War on Moms bookMom doesn't want flowers for Mother's Day. She wants benefits that women around the world take for granted, according to Sharon Lerner.

Lerner, author of the new book "The War on Moms: On Life in a Family-Unfriendly Nation" (Wiley, $25.95), told WalletPop five of the worst ways American mothers are getting hurt financially.

1. Lack of part-time work options. "Without them, many women get shunted into working too much or not at all," said Lerner, a married mother of 2- and 4-year-old boys. "Sixty percent of women who work full-time would prefer part-time jobs." Because there are no laws forcing employers to curtail schedules for parents, most mothers end up working full-time or staying at home. What little part-time work is available often would not cover childcare costs anyway, the author explained. And some of that work is fraudulent. Among online enterprises promising at-home income, Lerner estimated that for every legitimate offer, there are 57 scams.

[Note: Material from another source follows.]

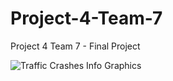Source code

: # Project-4-Team-7
Project 4 Team 7 - Final Project


![Traffic Crashes Info Graphics](https://user-images.githubusercontent.com/24644072/232640384-243de0b1-844d-436e-ab9d-4322f05a8be8.png)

2. National policy for paid maternity leave. "We don't have it," Lerner said. Because of that, only 42% of working women can take off 12 weeks or more. Meanwhile, Djibouti, an impoverished, drought-stricken African nation, offers 14 weeks paid, Lerner said.

3. Lack of subsidized childcare. "Daycare often costs more than public college," Lerner said. But that's not all. In many parts of the country, families spend more on childcare than rent, mortgage, food or transportation, she added. If you're thinking that there are avenues for poor women, the writer suggests you think again. Just 1 in 7 actually receives a government subsidy, and that still leaves a gaping hole for middle-class families.

4. Daycare paradox. Many low-income women put their kids in daycare so the women can work in a daycare -- for a mere net gain that can be just $150 a month. "The cost is more than financial," she explained. "These women would rather be teaching their own children how to walk and drink from cups."

5. Health insurance for pregnant women. Until the new healthcare law kicks in, pregnant women shopping for coverage on their own are out of luck. Now companies deny an expectant woman coverage because they consider pregnancy a pre-existing condition. "Women are desperate to get health insurance because they're going to have a child, but they can't get it for the very reason that they're going to have a child."

Have a happy Mother's Day -- if you can.